*** Opening TEXT BLOCK ***

Orwell’s or Huxley’s dystopian fantasies. Now I’m thinking we may be headed towards some hybrid of the two.
huxleys…
orwell wrote about what existed and adapted it (soviet union)…
huxley wrote about his brothers plans and his friends and about what they were doing.
the hybrid is not a hybrid..
ie. a dog is not a hybrid of a cow cause they both have four legs, what appears as hybrid is foundational to all forms of that kind of control state
i think if you go back i tried to put a history of huxley fmaily and his brother and their desire for a socilaist communist league of nations that would eventually be world government… that now is down the block from me for lunch.. the UN…
which was a great force against the US as most of the most powerful could gang up on her…
and economically its been gang bang the USA
redistrubute wealth from wealth states to poor states while making their people dysfunctional and causing self extermination in the dominant group that maintains culture law and so on.
not to hard..
the hard part is creating the mentality that the victims have of loving their destryction to the point that they would rather end it under the idea of saving it than actually learn or do a meaningful thing about it.

*** Closing TEXT BLOCK ***
*** Opening MATERIAL PROVIDED ***

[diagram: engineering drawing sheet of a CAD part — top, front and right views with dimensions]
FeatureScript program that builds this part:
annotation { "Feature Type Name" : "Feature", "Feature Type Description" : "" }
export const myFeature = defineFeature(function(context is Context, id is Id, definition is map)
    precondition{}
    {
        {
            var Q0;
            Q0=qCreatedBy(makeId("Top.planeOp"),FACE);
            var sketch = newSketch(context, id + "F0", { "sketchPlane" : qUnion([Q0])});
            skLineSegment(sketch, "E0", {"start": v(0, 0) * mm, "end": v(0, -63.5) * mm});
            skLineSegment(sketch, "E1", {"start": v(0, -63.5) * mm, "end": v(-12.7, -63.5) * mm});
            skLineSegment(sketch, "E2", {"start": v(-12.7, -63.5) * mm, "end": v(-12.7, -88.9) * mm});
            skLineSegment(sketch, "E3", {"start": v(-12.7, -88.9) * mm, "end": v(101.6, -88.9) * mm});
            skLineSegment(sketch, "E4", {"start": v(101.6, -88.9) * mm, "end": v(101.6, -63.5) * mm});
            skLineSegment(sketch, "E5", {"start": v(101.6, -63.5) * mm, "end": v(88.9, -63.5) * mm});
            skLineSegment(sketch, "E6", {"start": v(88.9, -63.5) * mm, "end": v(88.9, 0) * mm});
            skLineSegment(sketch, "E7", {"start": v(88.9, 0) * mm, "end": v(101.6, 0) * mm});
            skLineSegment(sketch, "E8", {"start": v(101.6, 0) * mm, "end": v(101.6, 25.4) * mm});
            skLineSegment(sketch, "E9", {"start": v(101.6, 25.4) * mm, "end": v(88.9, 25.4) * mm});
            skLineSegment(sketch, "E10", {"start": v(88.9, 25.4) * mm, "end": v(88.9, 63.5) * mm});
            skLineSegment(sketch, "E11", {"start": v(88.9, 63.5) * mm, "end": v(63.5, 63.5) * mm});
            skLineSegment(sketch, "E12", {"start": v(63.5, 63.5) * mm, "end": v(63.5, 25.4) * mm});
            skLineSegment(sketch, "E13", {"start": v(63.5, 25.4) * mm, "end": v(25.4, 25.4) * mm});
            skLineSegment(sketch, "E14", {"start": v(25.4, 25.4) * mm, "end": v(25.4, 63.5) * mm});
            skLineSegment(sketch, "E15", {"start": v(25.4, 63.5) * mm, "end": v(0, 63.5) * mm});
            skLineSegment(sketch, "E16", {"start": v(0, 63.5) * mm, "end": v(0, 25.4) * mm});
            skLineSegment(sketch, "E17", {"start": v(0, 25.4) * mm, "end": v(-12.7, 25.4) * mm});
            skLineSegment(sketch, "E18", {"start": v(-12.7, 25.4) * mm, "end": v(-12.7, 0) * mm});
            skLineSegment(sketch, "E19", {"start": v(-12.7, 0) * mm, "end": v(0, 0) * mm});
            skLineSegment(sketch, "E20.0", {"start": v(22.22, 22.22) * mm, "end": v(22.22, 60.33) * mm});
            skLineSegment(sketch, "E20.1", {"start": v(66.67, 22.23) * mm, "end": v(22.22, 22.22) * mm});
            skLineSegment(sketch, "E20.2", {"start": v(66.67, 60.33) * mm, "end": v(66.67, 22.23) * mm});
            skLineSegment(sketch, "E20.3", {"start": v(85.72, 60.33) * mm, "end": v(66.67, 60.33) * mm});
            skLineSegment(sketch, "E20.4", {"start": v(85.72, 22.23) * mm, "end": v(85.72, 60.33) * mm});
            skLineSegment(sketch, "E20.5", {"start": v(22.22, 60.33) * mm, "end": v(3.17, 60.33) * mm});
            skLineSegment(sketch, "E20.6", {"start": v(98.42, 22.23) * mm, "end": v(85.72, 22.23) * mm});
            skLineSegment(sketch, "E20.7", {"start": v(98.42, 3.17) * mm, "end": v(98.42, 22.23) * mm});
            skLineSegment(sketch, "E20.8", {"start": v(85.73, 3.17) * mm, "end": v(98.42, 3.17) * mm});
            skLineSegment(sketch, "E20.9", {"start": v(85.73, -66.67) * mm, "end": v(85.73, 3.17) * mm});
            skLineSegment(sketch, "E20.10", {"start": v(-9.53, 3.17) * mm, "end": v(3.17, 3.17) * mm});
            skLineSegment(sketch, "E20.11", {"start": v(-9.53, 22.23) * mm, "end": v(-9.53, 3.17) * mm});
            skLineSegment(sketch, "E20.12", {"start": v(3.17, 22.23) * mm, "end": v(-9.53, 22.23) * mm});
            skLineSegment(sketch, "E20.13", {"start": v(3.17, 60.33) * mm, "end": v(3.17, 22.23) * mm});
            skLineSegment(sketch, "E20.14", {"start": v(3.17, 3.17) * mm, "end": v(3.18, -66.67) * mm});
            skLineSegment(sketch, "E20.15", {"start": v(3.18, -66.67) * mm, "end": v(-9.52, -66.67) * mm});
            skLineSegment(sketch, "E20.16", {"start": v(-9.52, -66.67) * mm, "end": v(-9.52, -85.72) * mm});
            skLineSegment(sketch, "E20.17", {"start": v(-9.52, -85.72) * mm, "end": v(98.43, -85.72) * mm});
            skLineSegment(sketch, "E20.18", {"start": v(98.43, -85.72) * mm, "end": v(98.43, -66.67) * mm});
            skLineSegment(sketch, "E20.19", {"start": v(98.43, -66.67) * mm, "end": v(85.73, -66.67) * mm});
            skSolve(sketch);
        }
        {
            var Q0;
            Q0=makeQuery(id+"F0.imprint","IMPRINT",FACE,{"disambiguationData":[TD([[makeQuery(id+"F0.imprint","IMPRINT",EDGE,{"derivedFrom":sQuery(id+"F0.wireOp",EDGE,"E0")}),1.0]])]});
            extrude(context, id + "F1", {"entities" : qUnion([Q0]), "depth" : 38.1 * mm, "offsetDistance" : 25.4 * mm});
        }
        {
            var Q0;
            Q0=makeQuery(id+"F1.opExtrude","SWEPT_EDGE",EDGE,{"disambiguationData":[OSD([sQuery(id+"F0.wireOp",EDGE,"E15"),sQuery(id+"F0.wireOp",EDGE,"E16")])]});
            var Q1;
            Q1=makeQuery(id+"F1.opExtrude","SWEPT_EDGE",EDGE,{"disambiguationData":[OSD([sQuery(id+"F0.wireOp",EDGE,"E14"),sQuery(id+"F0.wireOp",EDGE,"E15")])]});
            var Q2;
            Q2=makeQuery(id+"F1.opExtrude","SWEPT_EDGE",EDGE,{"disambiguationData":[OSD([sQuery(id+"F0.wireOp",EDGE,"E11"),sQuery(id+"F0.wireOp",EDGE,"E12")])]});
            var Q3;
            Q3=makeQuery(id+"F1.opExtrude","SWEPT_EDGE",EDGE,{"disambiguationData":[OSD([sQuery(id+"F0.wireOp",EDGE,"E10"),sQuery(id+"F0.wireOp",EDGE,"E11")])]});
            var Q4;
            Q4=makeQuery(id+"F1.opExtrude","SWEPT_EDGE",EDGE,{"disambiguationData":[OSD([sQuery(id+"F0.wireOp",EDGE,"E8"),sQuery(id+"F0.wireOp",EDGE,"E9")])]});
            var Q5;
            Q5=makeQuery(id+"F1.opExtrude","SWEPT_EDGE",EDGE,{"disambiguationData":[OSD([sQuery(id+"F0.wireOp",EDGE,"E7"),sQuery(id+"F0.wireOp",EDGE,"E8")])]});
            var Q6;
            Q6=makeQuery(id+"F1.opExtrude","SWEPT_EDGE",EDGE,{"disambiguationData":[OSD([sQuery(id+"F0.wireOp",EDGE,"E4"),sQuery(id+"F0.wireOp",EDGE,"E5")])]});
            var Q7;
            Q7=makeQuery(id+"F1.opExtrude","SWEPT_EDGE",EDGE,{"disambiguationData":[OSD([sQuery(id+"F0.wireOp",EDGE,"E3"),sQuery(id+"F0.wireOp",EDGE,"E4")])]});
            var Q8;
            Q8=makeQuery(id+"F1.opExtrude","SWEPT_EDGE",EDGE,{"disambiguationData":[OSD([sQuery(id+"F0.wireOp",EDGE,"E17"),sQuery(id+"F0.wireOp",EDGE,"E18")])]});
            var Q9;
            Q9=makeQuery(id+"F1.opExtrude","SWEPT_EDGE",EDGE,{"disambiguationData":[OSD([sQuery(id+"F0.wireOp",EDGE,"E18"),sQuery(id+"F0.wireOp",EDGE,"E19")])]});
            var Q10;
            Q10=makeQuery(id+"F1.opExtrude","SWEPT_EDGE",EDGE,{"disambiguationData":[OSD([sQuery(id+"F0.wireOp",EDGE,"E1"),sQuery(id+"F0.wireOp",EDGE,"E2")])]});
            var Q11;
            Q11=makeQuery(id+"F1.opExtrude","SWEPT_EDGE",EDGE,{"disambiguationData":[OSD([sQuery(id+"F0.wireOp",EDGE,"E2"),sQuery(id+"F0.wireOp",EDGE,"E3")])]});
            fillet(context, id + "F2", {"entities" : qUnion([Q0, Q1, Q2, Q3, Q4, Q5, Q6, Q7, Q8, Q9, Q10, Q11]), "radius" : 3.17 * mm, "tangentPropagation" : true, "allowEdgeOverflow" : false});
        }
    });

*** Closing MATERIAL PROVIDED ***

> WORK REQUEST A:
Answer these questions from the text on Orwell and Huxley:
(i) According to the text, what existing thing did Orwell write about and adapt?
(ii) What animals does the writer compare to argue that the hybrid is not a hybrid?
(iii) What organization does the writer name as being down the block for lunch?
> WORK REQUEST B: From the text on Orwell and Huxley, output the stretch from "the hybrid is" through "law and so on.", unchanged.

> WORKED SOLUTION A:
(i) The Soviet Union.
(ii) A dog and a cow, which both have four legs.
(iii) The UN.

> WORKED SOLUTION B:
the hybrid is not a hybrid..
ie. a dog is not a hybrid of a cow cause they both have four legs, what appears as hybrid is foundational to all forms of that kind of control state
i think if you go back i tried to put a history of huxley fmaily and his brother and their desire for a socilaist communist league of nations that would eventually be world government… that now is down the block from me for lunch.. the UN…
which was a great force against the US as most of the most powerful could gang up on her…
and economically its been gang bang the USA
redistrubute wealth from wealth states to poor states while making their people dysfunctional and causing self extermination in the dominant group that maintains culture law and so on.